UPDATE: Nov. 13, 2019: DoorDash has received $100 million from accounts advised by T. Rowe Price Group, a first-time investor in the aggregator, boosting the company's existing $2 billion in funding, according to Bloomberg.
- DoorDash is reportedly in talks with banks about opening a line of credit of about $400 million ahead of its initial public offering, according to Bloomberg.
- The company could go public as early as next year, sources told Bloomberg. If it does, it would join other food delivery companies Grubhub and Uber on the market.
- This reports come on the heels of DoorDash's acquisition of food delivery service Caviar for $410 million in August and a $600 million funding round in May that pushed its valuation to $12.6 billion.
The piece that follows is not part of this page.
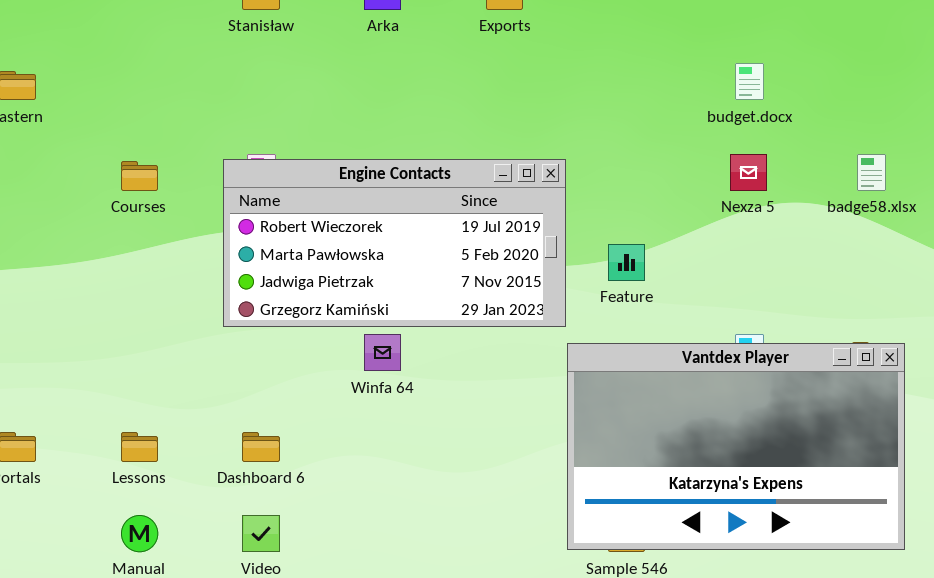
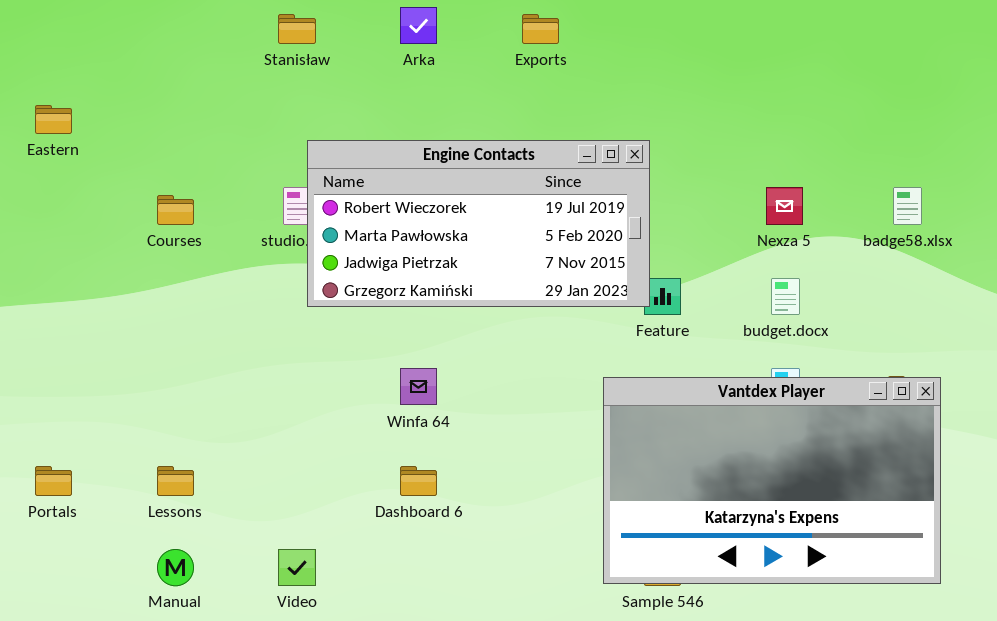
budget.docx: [735,63,764,100] -> [771,278,800,315], moved
Engine Contacts: [223,159,566,327] -> [307,140,650,307], moved
Dashboard 6: [242,432,280,462] -> [400,466,437,496], moved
Rumors of an impending DoorDash IPO have been swirling since late last year, and this latest cash influx could further fuel investor confidence in the company — despite the fact it isn't profitable.
DoorDash has been on a steep growth trajectory, growing 280% year-over-year. It partners with 90% of the top 100 restaurant chains offering delivery and expanded into 50 states earlier this year. Further, its recent acquisition of Caviar diversifies its restaurant partners, allowing it to work with more local and independent operators. It also has become the largest delivery company this year, garnering 35% of market spend as Grubhub fell to third place with 22% of market spend.
But there are plenty of reasons for skepticism, too. DoorDash was recently under fire for its tipping policy, which used tips given to delivery workers through the app to subsidize their base pay. It has since changed its model, which has resulted in a 12.5% increase in pay, but plenty of concerns remain over the industry's employment models. Food delivery service Waitr has been slapped with a lawsuit from former and current drivers, for example, claiming the company paid them below the federal minimum wage. These issues underscore the challenges of operating in a gig economy and add a level of volatility that could make some potential shareholders uneasy.
Then, there's the piece about food delivery companies not being able to turn a profit. Uber, for example, lost more than $5 billion in the past three months alone and remains below its IPO price. Last year, Uber Eats sold nearly $8 billion worth of food deliveries and still faced losses from several of its restaurant partners. This inability to find consistent profitability is an issue affecting most delivery companies, not just Uber Eats. Grubhub told its investors in October that it would have to change its policy and add more non-partnered restaurants to its platform to try and stay competitive, especially with DoorDash and Uber Eats gaining more market share.
But if DoorDash does secure a $400 million debt offering, on top of hundreds of millions in funding, could better enable it to appeal to investors as having enough cash to sustain the business until it finds a way to reach a profitable level. Consumers have spoken and it's clear they want delivery as one of their choices, but the true testament to their long-term growth potential will be whether or not investors will continue to choose to back companies that aren't providing much of a return.